Start the countdown right now! In a little under 29 years from now in the year 2038, Web Analytics engineers at Google, Yahoo, Omniture, Coremetrics, and WebTrends will have some very tough choices to make – and it’s never too early to start thinking about them!
This isn’t a trivial issue like Y2K or something like the digital TV transition day on June 12th of this year – no, no, no! This has the potential to seriously compromise cookie integrity, and potentially “break” visitor tracking, industry-wide!
What is happening in 2038?
On Tuesday, January 19th at exactly 3:14:07 UTC, all computer software programs (including Web Analytics Cookies) that store system time as a signed 32-bit integer (like a Unix timestamp) will start to “wrap around”, storing time as a negative number, causing every system using signed 32-bit integers to interpret time as 1901, and not 2038.
Whoa, Whoa! Back Up – I have no clue what you’re talking about.
Okay, let me try to break this down for you. Almost every 20th century computer uses a signed 32-bit integer which keeps track of system time on your computer, on servers, ATM machines, iPods and iPhones, and so on. This “signed 32-bit integer” business is also known by another name – Unix Time (or also “POSIX” time). This time is represented by the number of seconds since January 1, 1970.
If you take a look at your browser’s cookies, you’ll see endless strings of numbers and dots, like this:
The cookie selected here in this image is the __utma cookie from Google Analytics, and the 10-digit number that I have highlighted represents the first time I visited the Google.com website. This number – 1239628694 – is a Unix Timestamp, and when you do the math (or use a conversion tool somewhere online), this number translates to Mon, 13 Apr 2009 13:18:14 GMT (of course, I most likely cleared my cookies – yes World, I clear cookies from my computer, too!)
So what’s the problem again?
Okay – the problem with this comes due to the way modern computer programs calculate this 10-digit number. That’s what you need to know (Warning: This next party is very geeky). They almost all use a very standard 4-byte integer to count up the seconds, which is 31 bits long, able to contain a maximum value of 2 to the power of 31. The 32nd bit is the sign, which of course is positive (+). When you do the math, the maximum number that computer software programs can reach and stay positive is 2147483646. When you add one more second to it – 2147483647 – the positive sign will become a negative sign, and instead of Tuesday, 3:14:07 on January 19, 2038, computers everywhere will display the time as Friday, 8:45:52 on December 13, 1901.
Can’t this be fixed? Can’t we just ignore the date and move on?
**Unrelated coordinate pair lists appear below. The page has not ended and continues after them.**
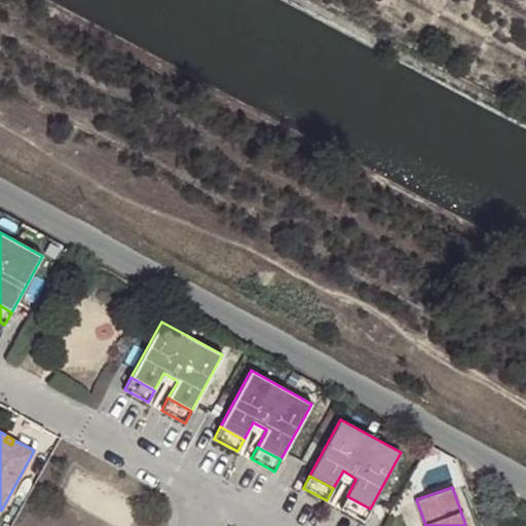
[(364,521),(370,509),(347,496),(340,508),(364,521)]
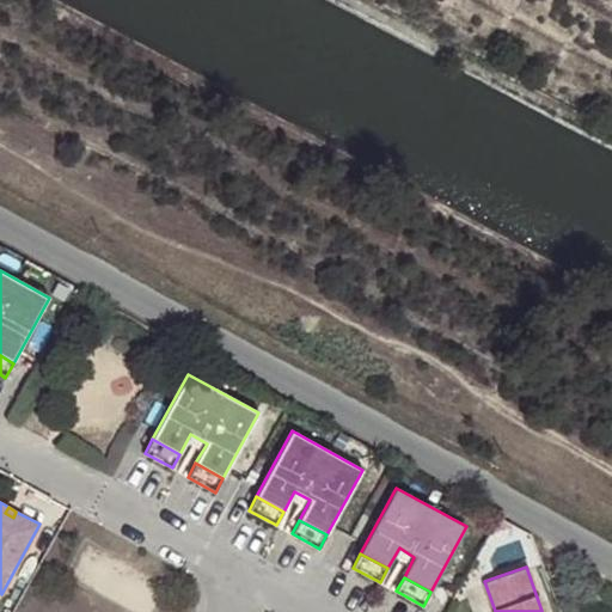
All buildings are outlined.
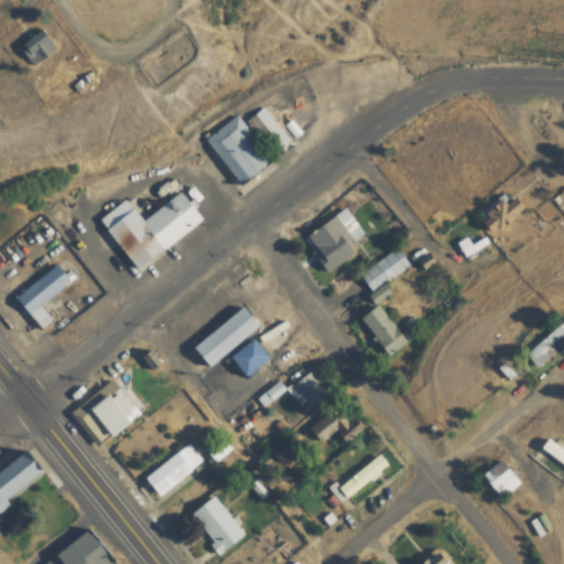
[(21,45),(32,65),(58,51),(47,31),(21,45)]
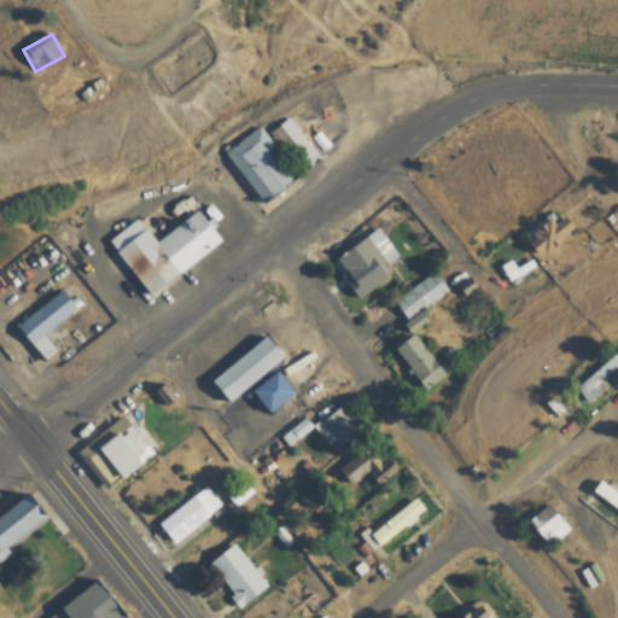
[(260,207),(298,182),(264,128),(226,152),(260,207)]
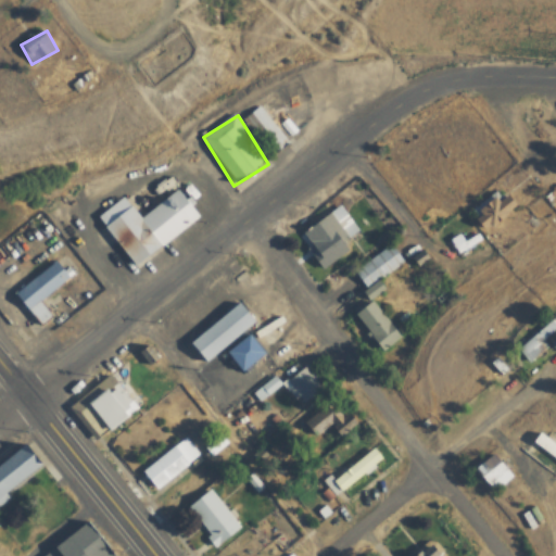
[(140,217),(127,197),(99,215),(133,266),(203,219),(182,189),(140,217)]
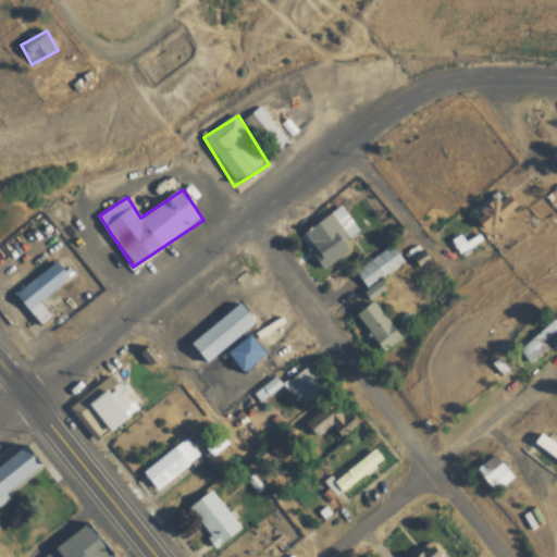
[(520,207),(510,193),(475,218),(486,232),(520,207)]
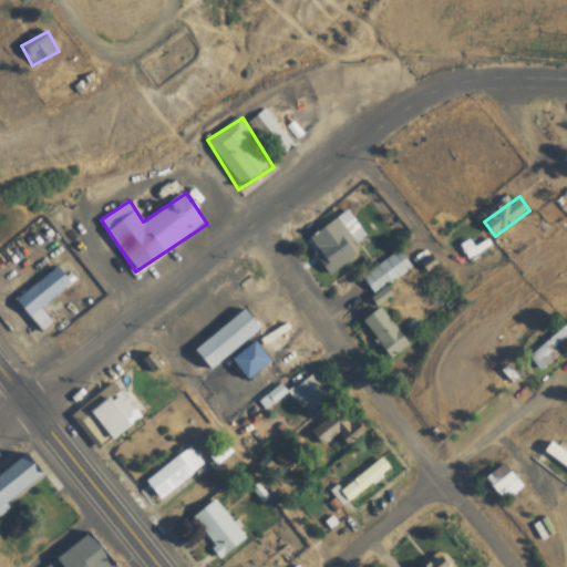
[(366,237),(347,210),(308,237),(328,265),(366,237)]
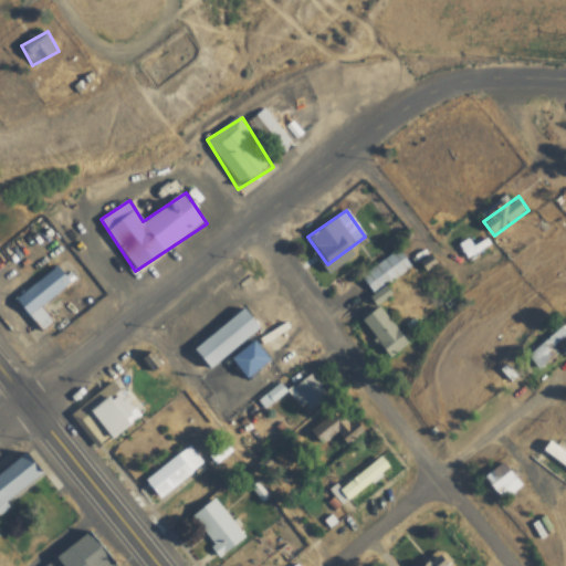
[(409,265),(397,249),(360,276),(373,293),(409,265)]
Unfortunately, it’s not that simple. Most every operating system stores system time as a 32-bit integer, and system time is a very big component of a functioning software program (they absolutely need to be able to come up with a positive time stamp). So, it’s not an easy fix – most likely, entire software programs will need to be re-written and re-programmed to avoid Y2038K.
This includes personal computer operating systems, ATM machine software, other electronic devices with computer-like components, and, yes, Web Analytics cookies.
Okay – Y2038K? Give me a break – this is TWENTY-NINE and a HALF years away! I think you’re jumping the gun here.
You’ll be surprised how fast 29 and a half years goes by in computer programming. Think of this – we’re in the year 2009, and we’re using a timestamp that starts counting seconds from 1970 (39 Years Ago), which was first published in 1988 (21 Years Ago). Most of us are still using Office 2003 (6 Years Ago).
29 Years is right around the corner – so I hope that we can come up with some kind of conversion tool, some type of new timestamp calculation, some new 64-bit integer system that can seamlessly transition all software programs and Web Analytics Cookie Timestamps for the next generation!
*Note: Some of this blog post is obviously “tongue and cheek”. I am not really sounding the general alarm about what will happen in 2038 – but hey, it’s never too early to start planning for the future! :)”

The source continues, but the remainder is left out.